Kepler’s First Law

Kepler’s first law states the equation of motion of two bodies influenced by each other’s gravity travels an ellipse.

Most commonly, the first law describe two objects a planet and a satellite (e.g., the Earth and Moon) where the planet has a mass much greater than the satellite. This allows the convenience to place an inertial reference centered on the planet. Given this frame, the most common form of the first law is the distance of the satellite given by the equation of an ellipse centered at the primary foci given by either the semi-major axis \(a\) or the semiparameter \(p\).

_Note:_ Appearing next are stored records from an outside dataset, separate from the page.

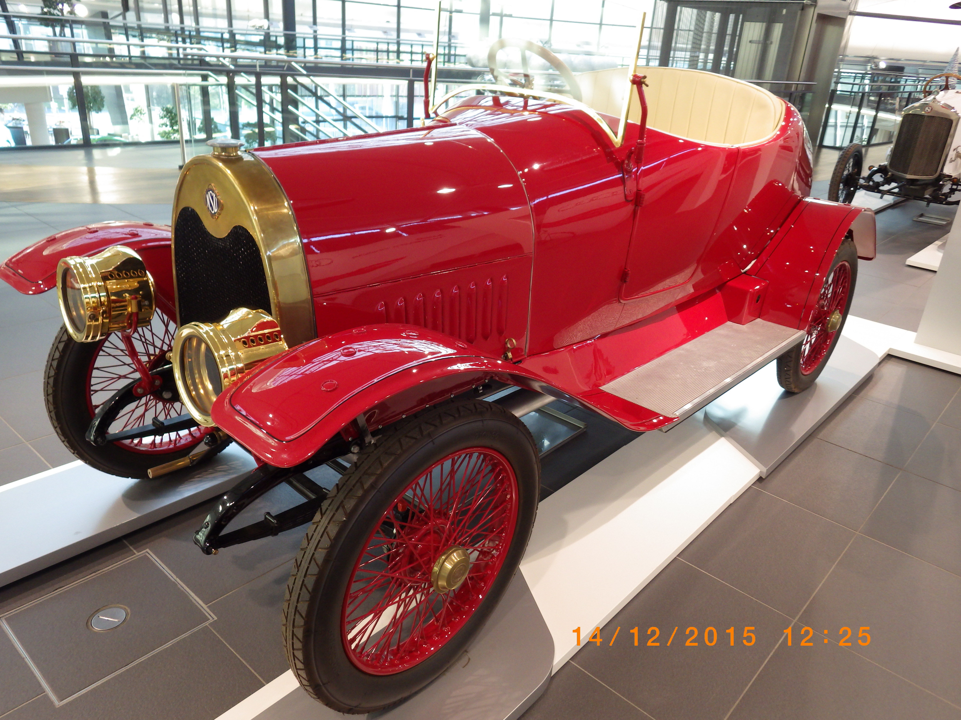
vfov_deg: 54.9
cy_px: 360
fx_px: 694
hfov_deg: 69.4
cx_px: 480
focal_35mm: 25
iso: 200
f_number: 2.8
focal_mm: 4.5
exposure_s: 1/45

\[ r = \frac{a(1-e^2)}{1 + e \cos \nu} \]

\[ r = \frac{p}{1 + e \cos \nu} \]

• \(\nu\) : True anomaly, a fancy word for the angle between the periapsis and the satellite.

Proof - Analytical Geometry

This proof is not the most straightforward way of proving Kepler’s first law but natural as it relies on the geometry of the orbit.

Begin by the cross product of the Two Body Equation and specific angular momentum vector.

\[ \ddot{\vec r} \times \vec h = - \frac{\mu}{r^2}(\hat r \times h) \]

TODO: Full Proof

We get the time differential equations,

\[ \frac{\mathrm d}{\mathrm dt}(\dot{\vec r} \times \vec h) = \mu \frac{\mathrm d}{\mathrm dt}\hat r \]

The integral of this gives,

\[ \dot{\vec r} \times \vec h = \mu \hat r + \vec c \]

To get some form of the distance vector we need to dot product with \(\vec r\) itself.

\[ h^2 = \mu r + rc\cos(\nu) \]

Solving for \(r\)

\[ r = \frac{h^2}{\mu + rc\cos(\nu)} \]

Dividing \(\mu\) and noting \(h^2/\mu = p\) and \(c/\mu = e\),

\[ r = \frac{p}{1 + e \cos \nu} \]